(Stored data entries)
::::
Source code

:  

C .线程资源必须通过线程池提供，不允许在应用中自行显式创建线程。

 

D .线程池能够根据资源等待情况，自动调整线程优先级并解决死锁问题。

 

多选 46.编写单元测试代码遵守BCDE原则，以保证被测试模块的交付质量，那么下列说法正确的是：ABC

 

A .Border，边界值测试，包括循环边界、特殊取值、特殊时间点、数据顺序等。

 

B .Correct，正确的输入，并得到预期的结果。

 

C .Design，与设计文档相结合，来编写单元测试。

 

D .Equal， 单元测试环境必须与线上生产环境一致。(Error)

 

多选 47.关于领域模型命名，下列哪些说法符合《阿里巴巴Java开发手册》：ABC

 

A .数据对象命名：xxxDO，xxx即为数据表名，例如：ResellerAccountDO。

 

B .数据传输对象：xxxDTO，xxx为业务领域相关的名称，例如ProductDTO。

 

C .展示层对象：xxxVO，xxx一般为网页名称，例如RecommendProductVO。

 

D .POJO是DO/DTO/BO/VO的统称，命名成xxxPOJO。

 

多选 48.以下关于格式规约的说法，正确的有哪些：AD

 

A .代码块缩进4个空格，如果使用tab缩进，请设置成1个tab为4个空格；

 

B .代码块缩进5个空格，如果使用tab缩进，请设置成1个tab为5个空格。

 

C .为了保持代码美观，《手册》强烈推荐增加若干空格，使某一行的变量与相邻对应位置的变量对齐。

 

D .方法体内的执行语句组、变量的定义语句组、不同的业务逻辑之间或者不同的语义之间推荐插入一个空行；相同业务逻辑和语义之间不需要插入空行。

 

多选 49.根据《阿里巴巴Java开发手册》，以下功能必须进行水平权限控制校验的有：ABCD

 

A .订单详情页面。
::::
• _PROBLEM REQUIREMENTS_
Write the data out in full, matching every line exactly.

• _RESPONSE BELOW_
Source code

:  

C .线程资源必须通过线程池提供，不允许在应用中自行显式创建线程。

 

D .线程池能够根据资源等待情况，自动调整线程优先级并解决死锁问题。

 

多选 46.编写单元测试代码遵守BCDE原则，以保证被测试模块的交付质量，那么下列说法正确的是：ABC

 

A .Border，边界值测试，包括循环边界、特殊取值、特殊时间点、数据顺序等。

 

B .Correct，正确的输入，并得到预期的结果。

 

C .Design，与设计文档相结合，来编写单元测试。

 

D .Equal， 单元测试环境必须与线上生产环境一致。(Error)

 

多选 47.关于领域模型命名，下列哪些说法符合《阿里巴巴Java开发手册》：ABC

 

A .数据对象命名：xxxDO，xxx即为数据表名，例如：ResellerAccountDO。

 

B .数据传输对象：xxxDTO，xxx为业务领域相关的名称，例如ProductDTO。

 

C .展示层对象：xxxVO，xxx一般为网页名称，例如RecommendProductVO。

 

D .POJO是DO/DTO/BO/VO的统称，命名成xxxPOJO。

 

多选 48.以下关于格式规约的说法，正确的有哪些：AD

 

A .代码块缩进4个空格，如果使用tab缩进，请设置成1个tab为4个空格；

 

B .代码块缩进5个空格，如果使用tab缩进，请设置成1个tab为5个空格。

 

C .为了保持代码美观，《手册》强烈推荐增加若干空格，使某一行的变量与相邻对应位置的变量对齐。

 

D .方法体内的执行语句组、变量的定义语句组、不同的业务逻辑之间或者不同的语义之间推荐插入一个空行；相同业务逻辑和语义之间不需要插入空行。

 

多选 49.根据《阿里巴巴Java开发手册》，以下功能必须进行水平权限控制校验的有：ABCD

 

A .订单详情页面。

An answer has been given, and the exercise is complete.